Making Meetings Suck Less.

Image by Pixelbala via MidJourney

A majority of the time at work is spent in meetings.

Many are a waste of time.

In a recent episode of What Next?Rebecca Hinds discusses her book “ Your Best Meeting Ever”

We discussed when one should schedule a meeting, how best to run meetings and why AI is likely to create even more useless meetings.

1. Meetings are a result of “visibility bias”

In many companies (and this thinking animates the “return to the office” crusade of many mangers) what is visible is valuable.

Meetings become a status symbol that telegraphs that one is productive and important.

The knee jerk reaction of many of is to convene a meeting.

Often meeting are about “showing” productivity versus moving ahead.

2. Most of us are struggling with meeting debt.

Meetings are the most expensive form of collaboration sucking large swaths of time as they ooze in every direction of our calendars.

Like old legacy tech debt, many of us have to grapple with meeting debt.

Meetings that were put on the calendar and still occur long after they have outlived their utility.

We feel guilty to remove or eliminate these and so like barnacles they grow on the hull of the business.

3. “Meeting doomsday “is a key way of calendar cleansing.

“Meeting doomsday” is an exercise where individuals eliminate all meetings on their calendar and start with a blank sheet of paper.

Tobi Lutke at Shopify once asked his IT department to remove all meetings with more than two attendees across everyone’s calendars. Over the next year productivity increased by 25 percent.

4. Meeting Minimalism.

When meetings are added back to a calendar the key is to practice meeting minimalism :

Length: Can less time be scheduled?

Cadence: Can they occur less often?

Attendees: Does everyone who is invited really need to be there?

Agenda: Fewer items make for more productive time.

5. Meetings should only be scheduled if they pass through a 4D and a COE Lense.

Most meetings should really be an email, a memo or some form of asynchronous communication rather than gathering people into a real or virtual room .

4D: A meeting may be needed if one or more of the four interactions are called for:

Debate: There is significant disagreeement and one needs to debate alternatives.

Decide: A decision has to be finalized.

Discuss: A discussion of different perspectives is called for.

Develop: Feedback or other conversation to develop a person or an idea.

COE: Meetings may also be necessary in the following situations:

Complexity: When there is a great deal of ambiguity.

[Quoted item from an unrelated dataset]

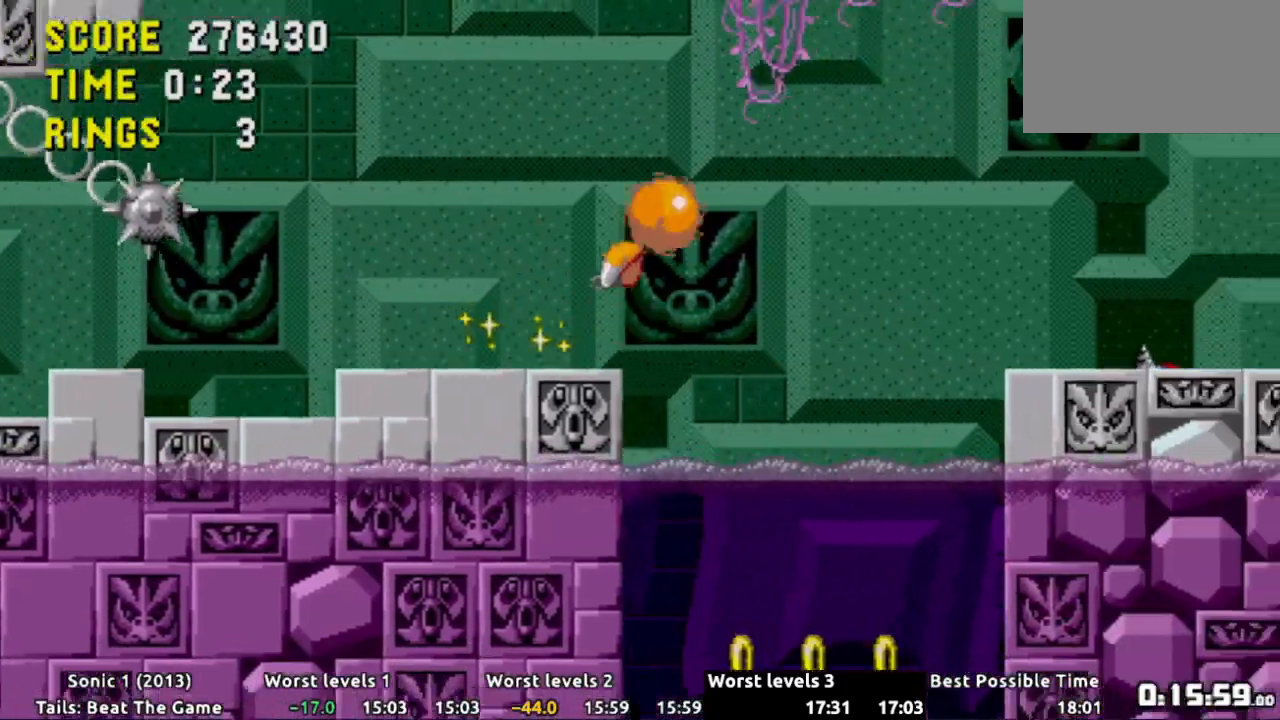
{"buttons": ["A"], "events": [[500, "DPAD_RIGHT", "up"]]}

One-Way: The decision cannot easily be reversed or rescinded.

Emotion: The discussion or decision is likely to be emotional.

6. AI is likely to bring new levels of dysfunction.

Here are examples of absolute batty BS that is leaking into meetings:

Lots of “note taking” apps but few people: We have all attended meetings where note takers outnumber people. In addition to being disrespectful to the people who show up does the preponderance of notetakers imply that the entire meeting could have been a document?

Avatars instead of Humans: Even some CEO’s are sending their AI digital twins to answer questions. Imagine if the code hallucinates. We now have a “corrupt” CEO!

Flashy decks filled with foolish drivel: Now that AI can create awesome looking decks it is harder and harder to ascertain fact from fiction, or well thought out work from machine processed points.

Rebecca shares ways to overcome this AI tsunami and more.

Listen to the entire conversation to make your meetings suck less .

Available on all podcast platforms.

Spotify below:

One Single Thing.

Last month one of the greatest Indian photographers, Raghu Rai, died.

This is the beginning of his obituary from The Economist which contains many of his photos:

“It was hard to walk down a street with Raghu Rai. One friend estimated that, in a ten-minute trot to tea, he had stopped at least 100 times. He had seen what others did not see. A shadow on a wall that dramatized a woman passing, and the way her sari fell. Three sleeping dogs composing the centre of a terrace. Two commuters at a railway station standing stock still, reading their newspapers, while the crowd surged past them. Two old men walking in opposite directions, one a well-suited businessman, the other a bent, ragged beggar. This was seeing that did not miss an inch of space; seeing, or darshan, that recognized the connection between all things. Through his camera he met his god.”